I’ve driven my fair share of EVs over the last few years but I’ve never taken one home for a week as I do with most other vehicles I test. For one, I live in a condo with underground parking and no access to a plug point. And in my busy, tightly scheduled life I wasn’t sure how I would squeeze in charging time for an EV. Not being able to charge at home overnight was by far the biggest barrier for me.
That’s all changed now as more and more EVs enter production and charging infrastructure continues to expand. Near where I live, a number of DC fast or Level 3 chargers have popped up. They charge your car in minutes instead of hours and are the closest equivalent an EV has to a gas station pump. The more of these that come up, the easier EV adoption is going to get.
I wasn’t sure what to expect with this 2021 Mini Cooper SE but it ended up being one of the biggest surprises of the year for me.
It starts life as a normal 3-door Mini Cooper but under the hood an EV drive unit replaces the gasoline engine. A 32.6 kWh battery pack consisting of 12 modules in a T-shaped unit resides deep in the floor pan helping lower the centre of gravity, while not intruding on passenger or cargo volume.
The motor, swiped from the BMW i3, produces 181 hp and 199 lb-ft of torque. As with all electric cars, it produces nearly all of its torque the second you set off, giving this little Mini the feeling of being much more powerful than it actually is. The maximum range from a fully charged battery is rated at 177 km, and it can charge at a rate of up to 50kW when hooked up to a Level 3 charging station.
Mini specifies a charge time of just 35 mins to get from 0 to 80 per cent, when using a fast charger. If you plug in to a standard 110V outlet, it will take 26 hours while most level 2 charging stations will do the deed in about 4.
On the outside, it looks like every other Mini. Electric yellow accents, a few plug point symbols, and a smooth grille cover are your only clues that this is something a bit different. Inside, there’s more yellow trim, a semi-digital gauge cluster, and standard navigation.

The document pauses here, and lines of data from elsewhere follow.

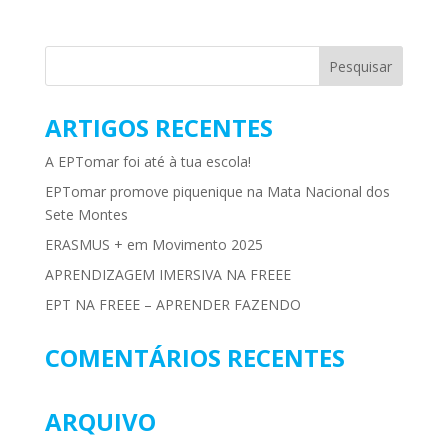
ARTIGOS RECENTES
A EPTomar foi até à tua escola!
EPTomar promove piquenique na Mata Nacional dos
Sete Montes
ERASMUS + em Movimento 2025
APRENDIZAGEM IMERSIVA NA FREEE
EPT NA FREEE – APRENDER FAZENDO
COMENTÁRIOS RECENTES
ARQUIVO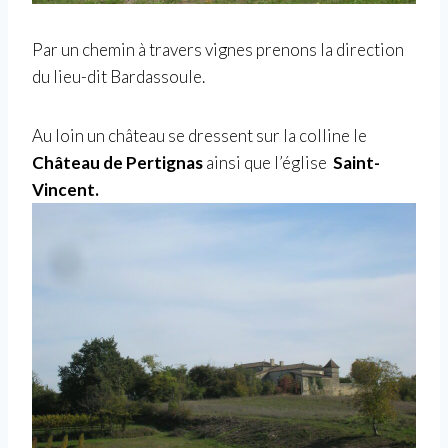
Par un chemin à travers vignes prenons la direction
du lieu-dit Bardassoule.
Au loin un château se dressent sur la colline le
Château de Pertignas
ainsi que l’église
Saint-
Vincent.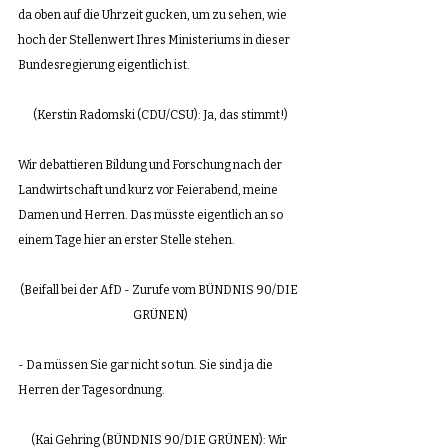
da oben auf die Uhrzeit gucken, um zu sehen, wie 
hoch der Stellenwert Ihres Ministeriums in dieser 
Bundesregierung eigentlich ist. 
(Kerstin Radomski (CDU/CSU): Ja, das stimmt!)
Wir debattieren Bildung und Forschung nach der 
Landwirtschaft und kurz vor Feierabend, meine 
Damen und Herren. Das müsste eigentlich an so 
einem Tage hier an erster Stelle stehen.
(Beifall bei der AfD - Zurufe vom BÜNDNIS 90/DIE 
GRÜNEN)
- Da müssen Sie gar nicht so tun. Sie sind ja die 
Herren der Tagesordnung.
(Kai Gehring (BÜNDNIS 90/DIE GRÜNEN): Wir 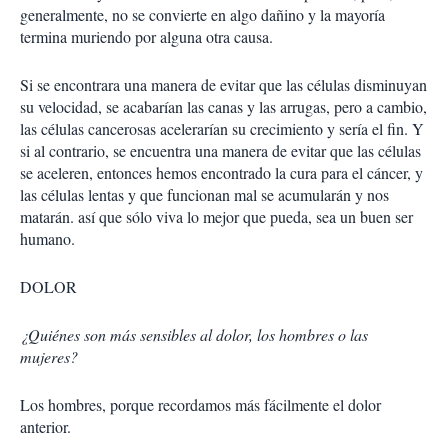
generalmente, no se convierte en algo dañino y la mayoría
termina muriendo por alguna otra causa.
Si se encontrara una manera de evitar que las células disminuyan
su velocidad, se acabarían las canas y las arrugas, pero a cambio,
las células cancerosas acelerarían su crecimiento y sería el fin. Y
si al contrario, se encuentra una manera de evitar que las células
se aceleren, entonces hemos encontrado la cura para el cáncer, y
las células lentas y que funcionan mal se acumularán y nos
matarán. así que sólo viva lo mejor que pueda, sea un buen ser
humano.
DOLOR
¿Quiénes son más sensibles al dolor, los hombres o las
mujeres?
Los hombres, porque recordamos más fácilmente el dolor
anterior.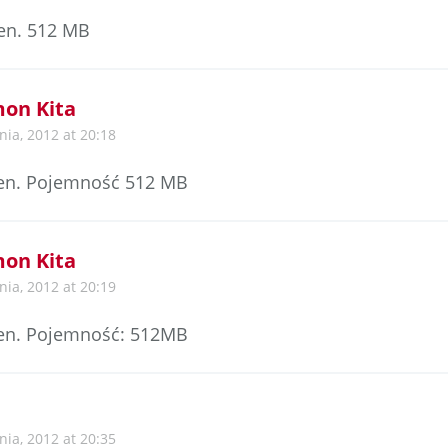
gen. 512 MB
on Kita
nia, 2012 at 20:18
gen. Pojemność 512 MB
on Kita
nia, 2012 at 20:19
gen. Pojemność: 512MB
nia, 2012 at 20:35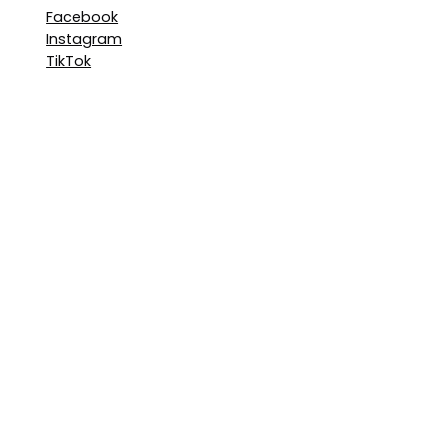
Facebook
Instagram
TikTok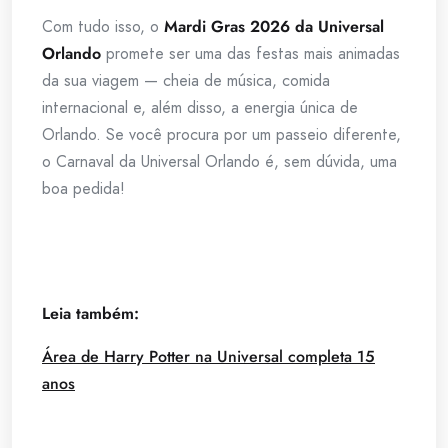
Com tudo isso, o
Mardi Gras 2026 da Universal
Orlando
promete ser uma das festas mais animadas
da sua viagem — cheia de música, comida
internacional e, além disso, a energia única de
Orlando. Se você procura por um passeio diferente,
o Carnaval da Universal Orlando é, sem dúvida, uma
boa pedida!
Leia também:
Área de Harry Potter na Universal completa 15
anos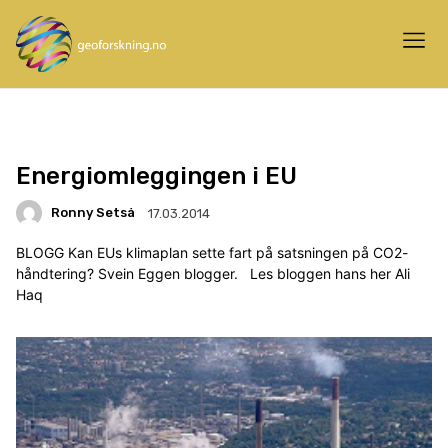
Energiomleggingen i EU
Ronny Setså
17.03.2014
BLOGG Kan EUs klimaplan sette fart på satsningen på CO2-
håndtering? Svein Eggen blogger. Les bloggen hans her Ali
Haq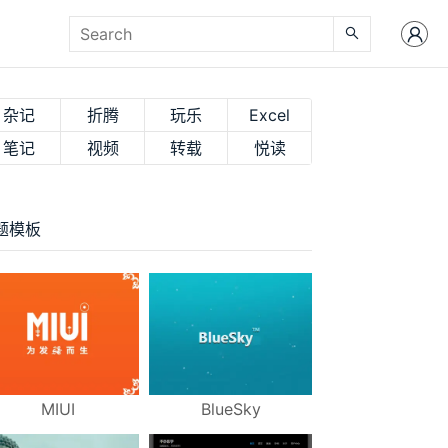
杂记
折腾
玩乐
Excel
笔记
视频
转载
悦读
题模板
MIUI
BlueSky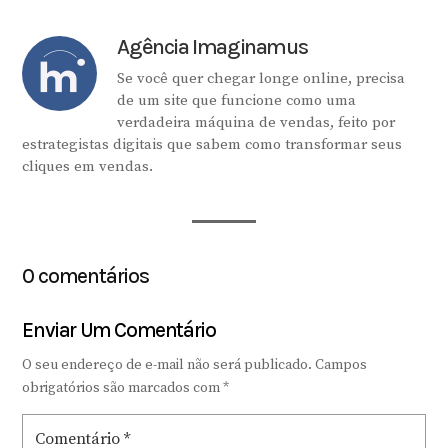
Agência Imaginamus
Se você quer chegar longe online, precisa
de um site que funcione como uma
verdadeira máquina de vendas, feito por
estrategistas digitais que sabem como transformar seus
cliques em vendas.
0 comentários
Enviar Um Comentário
O seu endereço de e-mail não será publicado.
Campos
obrigatórios são marcados com
*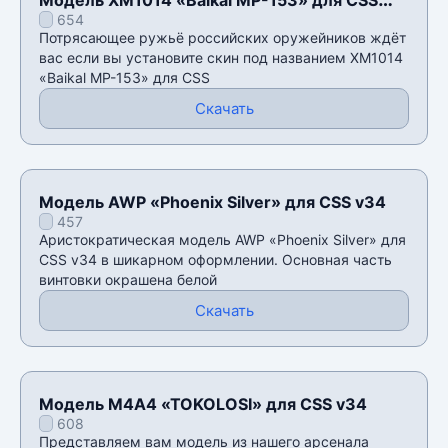
654
v34
Потрясающее ружьё российских оружейников ждёт
вас если вы установите скин под названием XM1014
«Baikal MP-153» для CSS
Скачать
Модель AWP «Phoenix Silver» для CSS v34
457
Аристократическая модель AWP «Phoenix Silver» для
CSS v34 в шикарном оформлении. Основная часть
винтовки окрашена белой
Скачать
Модель М4А4 «TOKOLOSI» для CSS v34
608
Представляем вам модель из нашего арсенала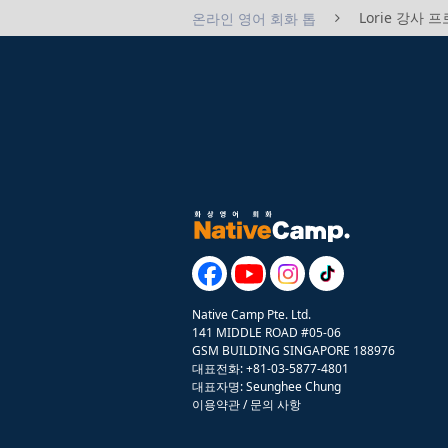
Lorie 강사 
온라인 영어 회화 톱
Native Camp Pte. Ltd.
141 MIDDLE ROAD #05-06
GSM BUILDING SINGAPORE 188976
대표전화: +81-03-5877-4801
대표자명: Seunghee Chung
이용약관
/
문의 사항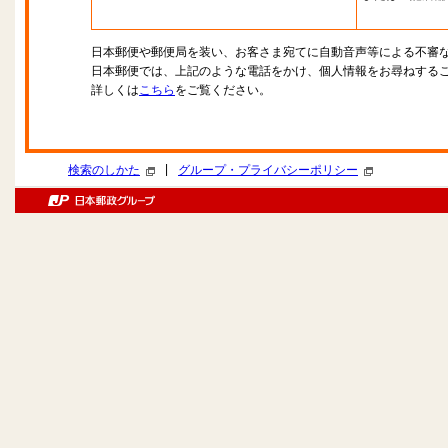
日本郵便や郵便局を装い、お客さま宛てに自動音声等による不審
日本郵便では、上記のような電話をかけ、個人情報をお尋ねする
詳しくは
こちら
をご覧ください。
|
検索のしかた
グループ・プライバシーポリシー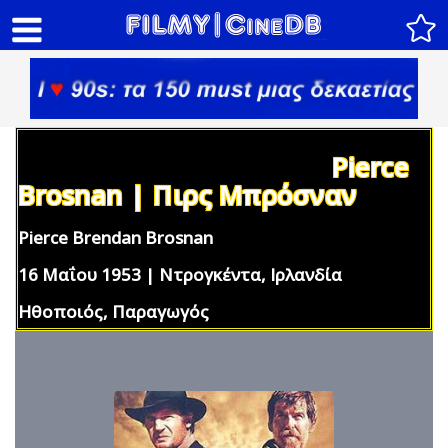
Pierce
Brosnan | Πιρς Μπρόσναν
Pierce Brendan Brosnan
16 Μαΐου 1953 | Ντρογκέντα, Ιρλανδία
Ηθοποιός, Παραγωγός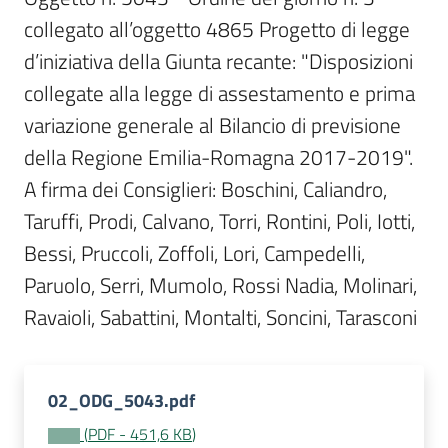
Per
collegato all’oggetto 4865 Progetto di legge 
i
media
d’iniziativa della Giunta recante: "Disposizioni 
collegate alla legge di assestamento e prima 
Per
variazione generale al Bilancio di previsione 
i
della Regione Emilia-Romagna 2017-2019". 
cittadini
A firma dei Consiglieri: Boschini, Caliandro, 
Taruffi, Prodi, Calvano, Torri, Rontini, Poli, Iotti, 
Bessi, Pruccoli, Zoffoli, Lori, Campedelli, 
Paruolo, Serri, Mumolo, Rossi Nadia, Molinari, 
Ravaioli, Sabattini, Montalti, Soncini, Tarasconi 
02_ODG_5043.pdf
(
PDF
-
451,6 KB
)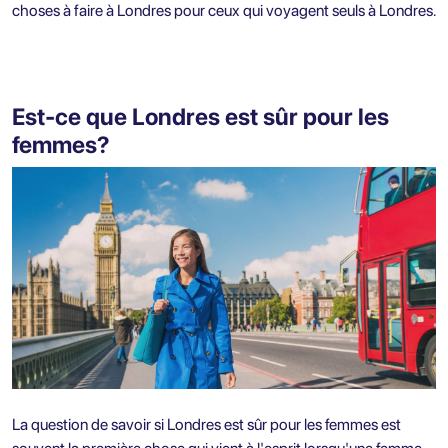
choses à faire à Londres pour ceux qui voyagent seuls à Londres.
Est-ce que Londres est sûr pour les
femmes?
La question de savoir si Londres est sûr pour les femmes est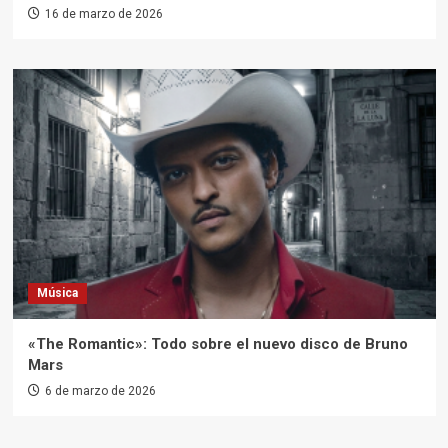
16 de marzo de 2026
Música
«The Romantic»: Todo sobre el nuevo disco de Bruno
Mars
6 de marzo de 2026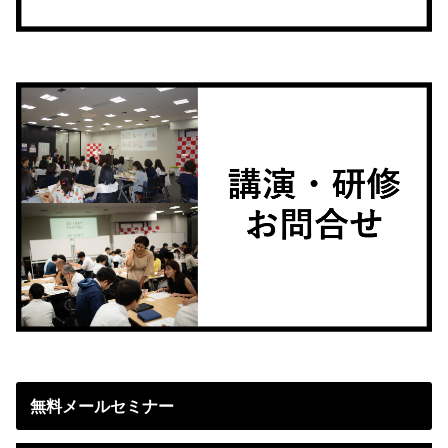
無料メールセミナー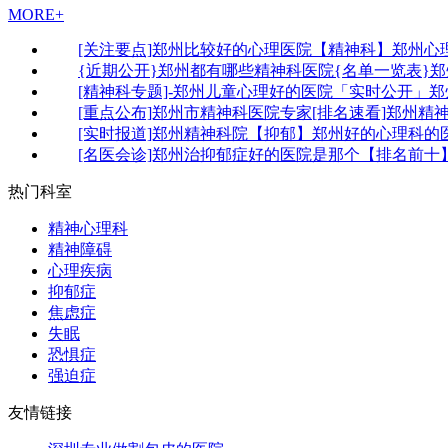
MORE+
[关注要点]郑州比较好的心理医院【精神科】郑州心
{近期公开}郑州都有哪些精神科医院{名单一览表}
[精神科专题]-郑州儿童心理好的医院「实时公开」
[重点公布]郑州市精神科医院专家[排名速看]郑州精
[实时报道]郑州精神科院【抑郁】郑州好的心理科的
[名医会诊]郑州治抑郁症好的医院是那个【排名前十
热门科室
精神心理科
精神障碍
心理疾病
抑郁症
焦虑症
失眠
恐惧症
强迫症
友情链接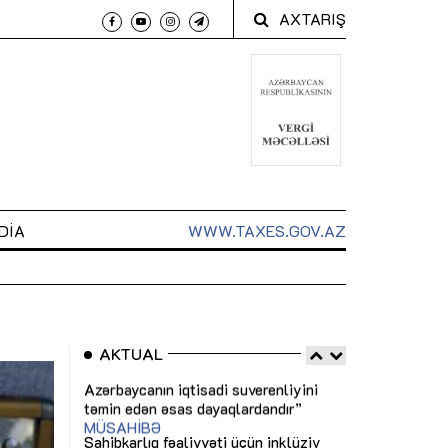
AXTARIŞ
DIA
WWW.TAXES.GOV.AZ
AKTUAL
 arxasında
Sahibkarlıq fəaliyyəti üçün inklüziv
“Düzgün kommun
t dayanır”
imkanlar yaradan vergi təşviqləri
real iş və siste
MƏQALƏ
MÜSAHİBƏ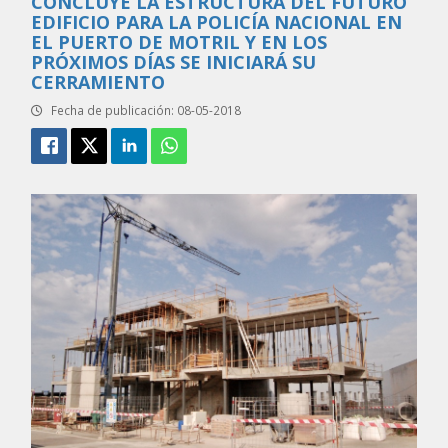
CONCLUYE LA ESTRUCTURA DEL FUTURO
EDIFICIO PARA LA POLICÍA NACIONAL EN
EL PUERTO DE MOTRIL Y EN LOS
PRÓXIMOS DÍAS SE INICIARÁ SU
CERRAMIENTO
Fecha de publicación: 08-05-2018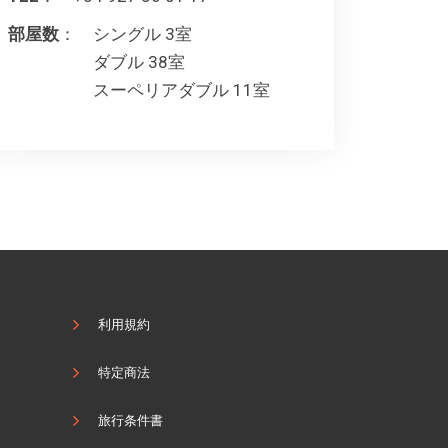
部屋数
： シングル 3室
ダブル 38室
スーペリアダブル 11室
利用規約
特定商法
旅行条件書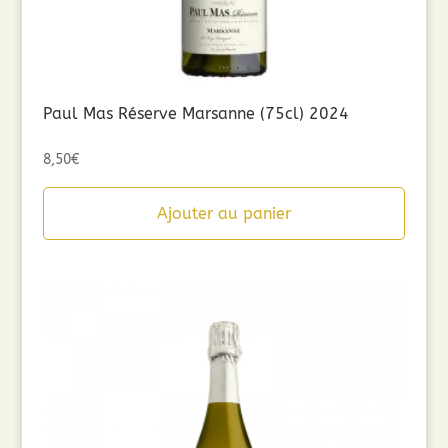
Paul Mas Réserve Marsanne (75cl) 2024
8,50
€
Ajouter au panier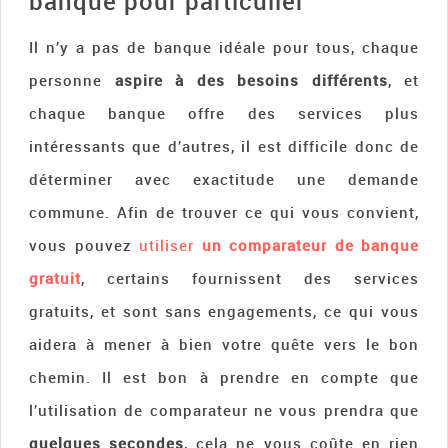
banque pour particulier
Il n’y a pas de banque idéale pour tous, chaque
personne
aspire à des besoins différents
, et
chaque banque offre des services plus
intéressants que d’autres, il est difficile donc de
déterminer avec exactitude une demande
commune. Afin de trouver ce qui vous convient,
vous pouvez
utiliser
un comparateur de banque
gratuit
, certains fournissent des services
gratuits, et sont sans engagements, ce qui vous
aidera à mener à bien votre quête vers le bon
chemin. Il est bon à prendre en compte que
l’utilisation de comparateur ne vous prendra que
quelques secondes
, cela ne vous coûte en rien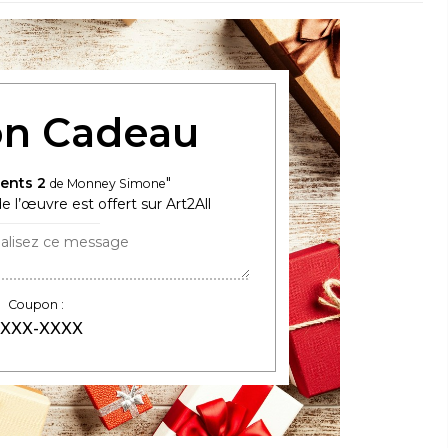
n Cadeau
ents 2
de Monney Simone
e l’œuvre est offert sur Art2All
Coupon :
XXX-XXXX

Everything seems fairly normal, but after just a short stint behind the wheel it feels like a revelation. On start up, there’s no creep and you have to prod the e-pedal to get going. Once underway, torque is instantaneous and plentiful. Floor it and your upper body will get pushed back into the seat like your driving a high-powered sports car. Release the go pedal and the Mini will instantly start slowing down and feels like someone just pulled hard on the e-brake. With the proper technique, you need never use the actual brakes. This heavy amount of regen braking helps convert kinetic energy back into electricity to charge the battery. A toggle switch allows you to set the regen to a lower level if you prefer.
When you approach a corner and turn the steering wheel you realize that you’re still driving a Mini. That means nimble handling, negligible body roll, and sharp electrically assisted steering packaged in a diminutive little hatchback. As an urban car or commuter it is just about perfect. You do feel the extra weight from the battery pack but this car is all smiles and might be the most fun I’ve had behind the wheel of an EV.
It’s super-efficient as well, registering around 18.7 kWh per 100 km after a week of spirited driving during sub-optimal winter-like conditions. That 177 km range is also fairly accurate, dropping to about 160 km with outside temps just below zero. It has a heat pump that helps conserve energy and the aggressive regenerative braking when used properly could even help that range climb closer to the 200 km mark.
I charged it using Level 3 chargers exclusively, never spending more than 20-30 minutes at a time plugged in.
The Cooper SE is not perfect. It could benefit from more range, the cargo area is tiny, and a starting price of $39,990 means it isn’t cheap either. But even at that price, it’s cheaper than just about every other EV out there, and whole lot more fun. When you factor in the federal rebate the Cooper SE becomes even more attractive.
Mini is not going to be making many of these, as it’s their first go at it. But as a proof-of-concept they nailed it. If I were in the market for a Mini, this would be my choice without a doubt.
The vehicle was provided to the writer by the automaker. Content and vehicle evaluations were not subject to approval.